**The task:**
Take every line from the entries below that includes the word "اشتباه" and copy it.

**Task inputs:**
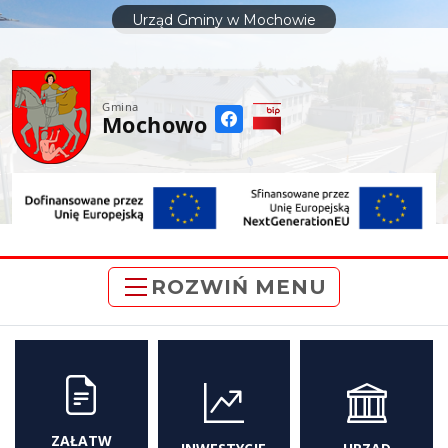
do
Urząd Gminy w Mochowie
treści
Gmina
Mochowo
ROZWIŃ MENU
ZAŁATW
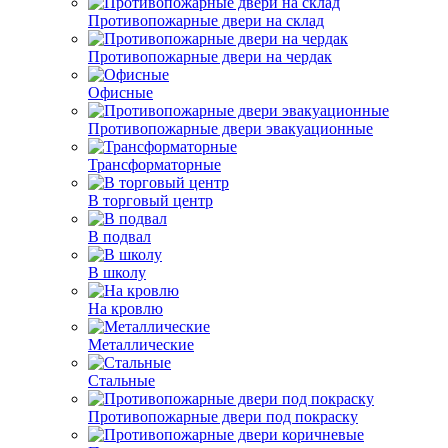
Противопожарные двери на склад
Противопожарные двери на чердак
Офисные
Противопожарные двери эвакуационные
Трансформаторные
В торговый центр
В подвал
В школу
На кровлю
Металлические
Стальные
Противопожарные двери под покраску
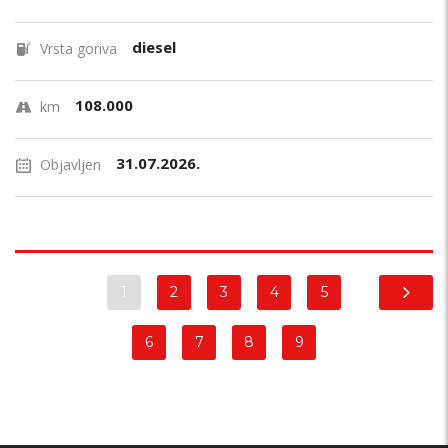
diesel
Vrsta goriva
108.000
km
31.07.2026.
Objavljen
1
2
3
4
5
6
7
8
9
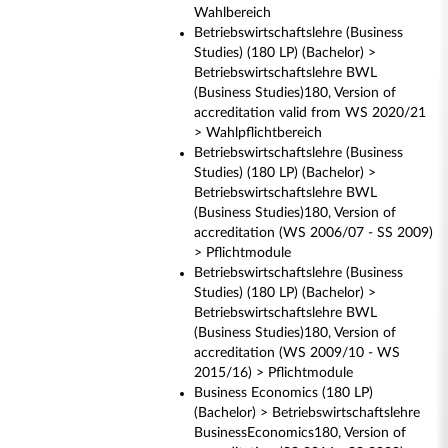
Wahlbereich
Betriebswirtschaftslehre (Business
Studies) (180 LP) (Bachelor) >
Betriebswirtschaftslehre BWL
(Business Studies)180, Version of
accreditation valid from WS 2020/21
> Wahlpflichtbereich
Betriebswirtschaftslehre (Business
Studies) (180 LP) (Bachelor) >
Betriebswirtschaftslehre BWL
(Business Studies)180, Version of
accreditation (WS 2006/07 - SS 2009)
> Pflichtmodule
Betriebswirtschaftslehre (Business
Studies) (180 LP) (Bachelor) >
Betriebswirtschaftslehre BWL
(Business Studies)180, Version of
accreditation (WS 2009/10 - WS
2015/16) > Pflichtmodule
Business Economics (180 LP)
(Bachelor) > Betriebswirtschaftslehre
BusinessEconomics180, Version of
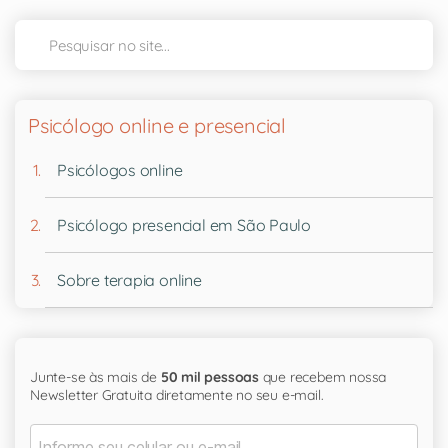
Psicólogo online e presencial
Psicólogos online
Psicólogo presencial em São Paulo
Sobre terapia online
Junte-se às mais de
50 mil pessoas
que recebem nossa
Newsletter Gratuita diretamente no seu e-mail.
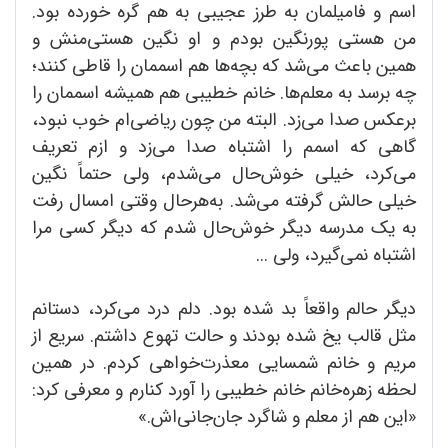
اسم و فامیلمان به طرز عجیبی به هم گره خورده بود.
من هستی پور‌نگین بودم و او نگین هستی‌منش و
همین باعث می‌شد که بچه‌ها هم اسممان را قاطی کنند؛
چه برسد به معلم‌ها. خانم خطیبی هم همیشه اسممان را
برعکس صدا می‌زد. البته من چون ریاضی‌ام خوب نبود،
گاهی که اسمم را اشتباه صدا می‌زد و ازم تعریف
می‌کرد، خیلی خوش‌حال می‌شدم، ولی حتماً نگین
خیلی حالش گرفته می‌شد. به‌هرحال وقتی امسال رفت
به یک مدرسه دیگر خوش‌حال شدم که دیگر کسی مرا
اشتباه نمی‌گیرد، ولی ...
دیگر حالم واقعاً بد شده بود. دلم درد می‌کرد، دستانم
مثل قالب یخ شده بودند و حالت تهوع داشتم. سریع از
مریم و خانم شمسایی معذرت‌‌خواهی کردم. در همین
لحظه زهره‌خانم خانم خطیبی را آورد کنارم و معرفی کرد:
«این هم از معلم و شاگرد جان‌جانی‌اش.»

==

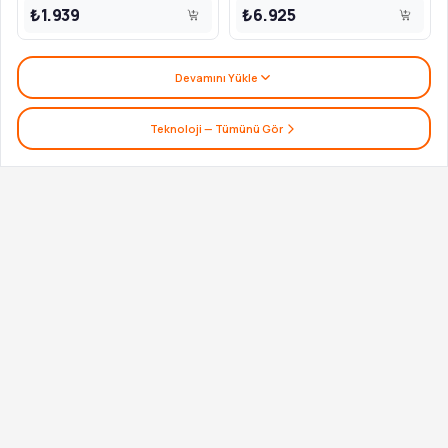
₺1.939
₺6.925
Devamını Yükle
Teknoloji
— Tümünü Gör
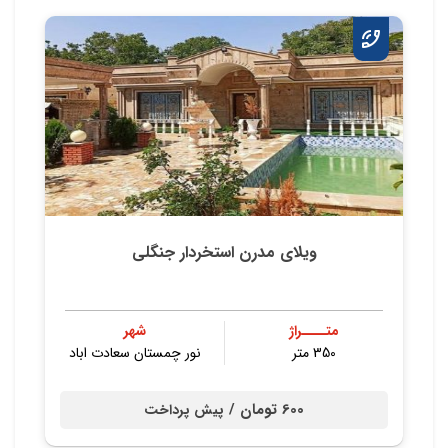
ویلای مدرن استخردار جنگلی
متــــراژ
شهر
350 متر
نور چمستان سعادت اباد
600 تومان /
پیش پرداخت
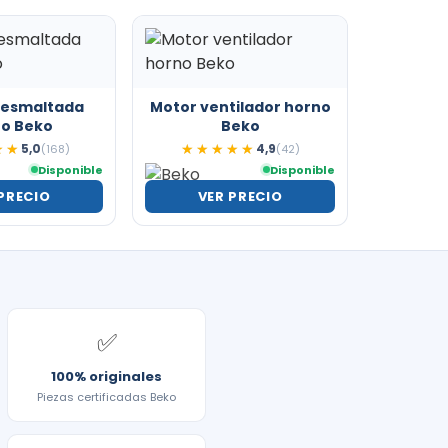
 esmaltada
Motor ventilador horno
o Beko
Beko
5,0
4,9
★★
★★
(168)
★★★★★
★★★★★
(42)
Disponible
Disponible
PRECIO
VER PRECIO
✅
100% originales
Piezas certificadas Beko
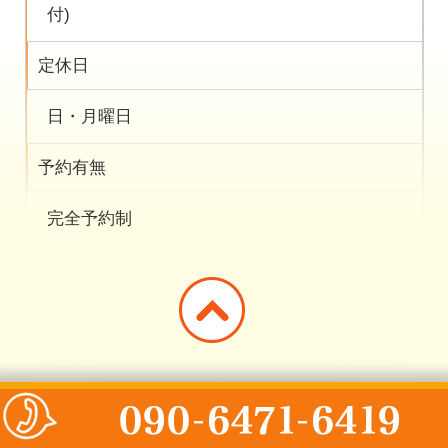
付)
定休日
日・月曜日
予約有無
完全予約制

==

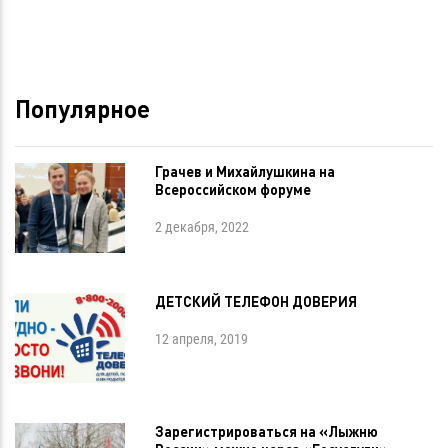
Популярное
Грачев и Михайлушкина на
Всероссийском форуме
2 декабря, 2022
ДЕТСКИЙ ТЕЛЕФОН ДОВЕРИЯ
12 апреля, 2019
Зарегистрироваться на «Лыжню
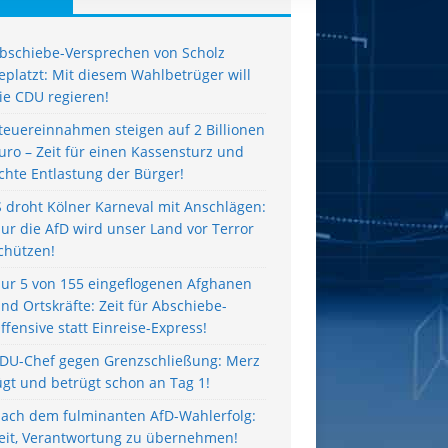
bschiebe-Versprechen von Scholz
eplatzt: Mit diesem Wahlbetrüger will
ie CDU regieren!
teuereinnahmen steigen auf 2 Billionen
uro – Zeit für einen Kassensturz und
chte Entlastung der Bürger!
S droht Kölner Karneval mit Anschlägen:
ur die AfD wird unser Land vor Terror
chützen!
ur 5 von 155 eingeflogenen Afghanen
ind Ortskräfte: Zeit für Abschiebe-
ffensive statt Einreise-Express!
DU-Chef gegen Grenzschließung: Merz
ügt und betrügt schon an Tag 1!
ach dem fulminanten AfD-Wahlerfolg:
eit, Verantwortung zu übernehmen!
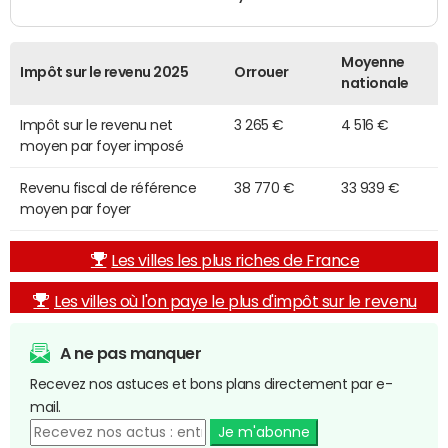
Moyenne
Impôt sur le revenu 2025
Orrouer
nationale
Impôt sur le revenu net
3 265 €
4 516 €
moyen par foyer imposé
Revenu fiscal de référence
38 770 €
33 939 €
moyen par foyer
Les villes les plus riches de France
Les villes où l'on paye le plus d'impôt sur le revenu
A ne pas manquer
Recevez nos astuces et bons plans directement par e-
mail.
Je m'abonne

**Output for this exercise:**
گاهی که اسمم را اشتباه صدا می‌زد و ازم تعریف
اشتباه نمی‌گیرد، ولی ...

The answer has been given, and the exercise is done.